**TASK DESCRIPTION**
For every entry that follows, return the words exactly and omit any picture.

**Stored data entries**
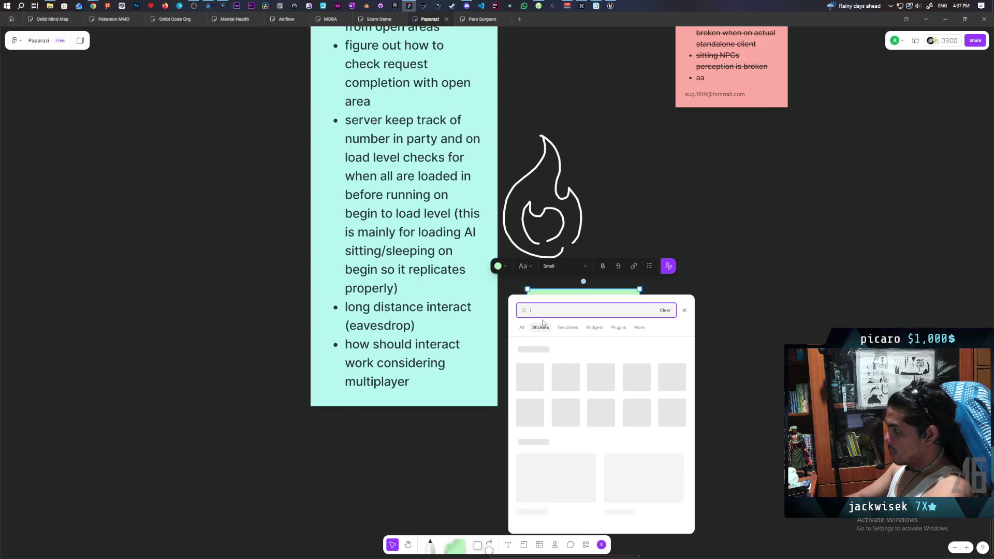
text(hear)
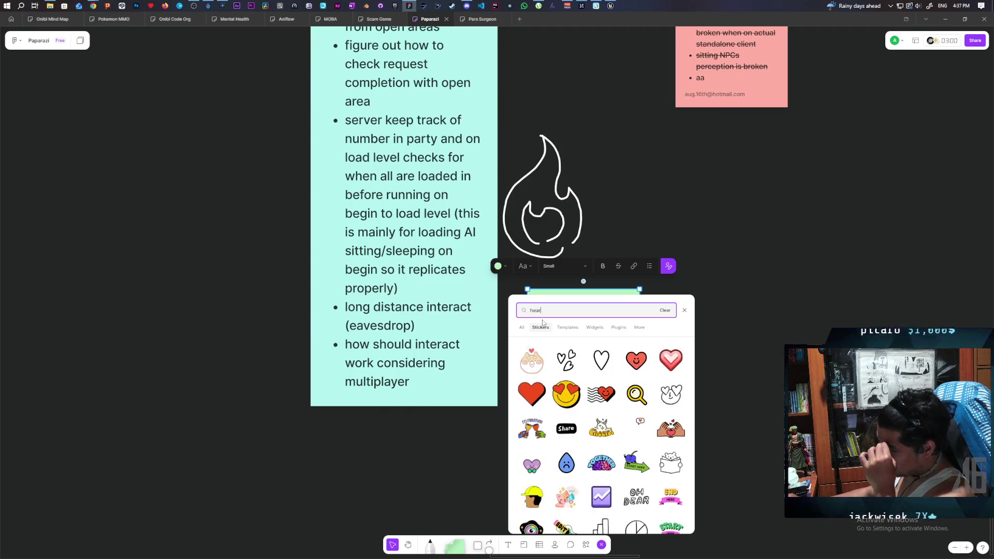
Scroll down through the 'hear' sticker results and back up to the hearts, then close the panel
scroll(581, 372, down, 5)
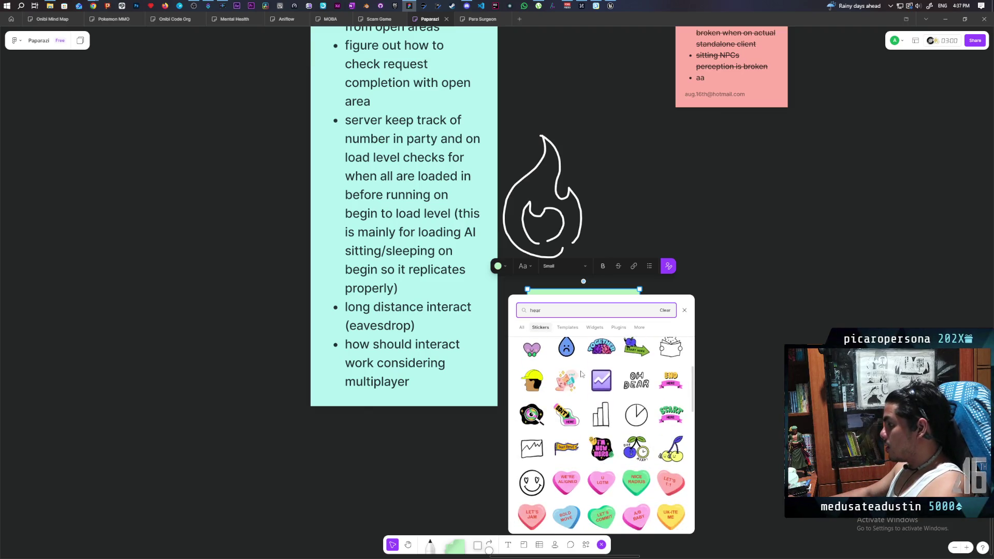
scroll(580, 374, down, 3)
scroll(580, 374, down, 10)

**COMPLETED TASK**
text(hear)
Scroll down through the 'hear' sticker results and back up to the hearts, then close the panel
scroll(581, 372, down, 5)
scroll(580, 374, down, 3)
scroll(580, 374, down, 10)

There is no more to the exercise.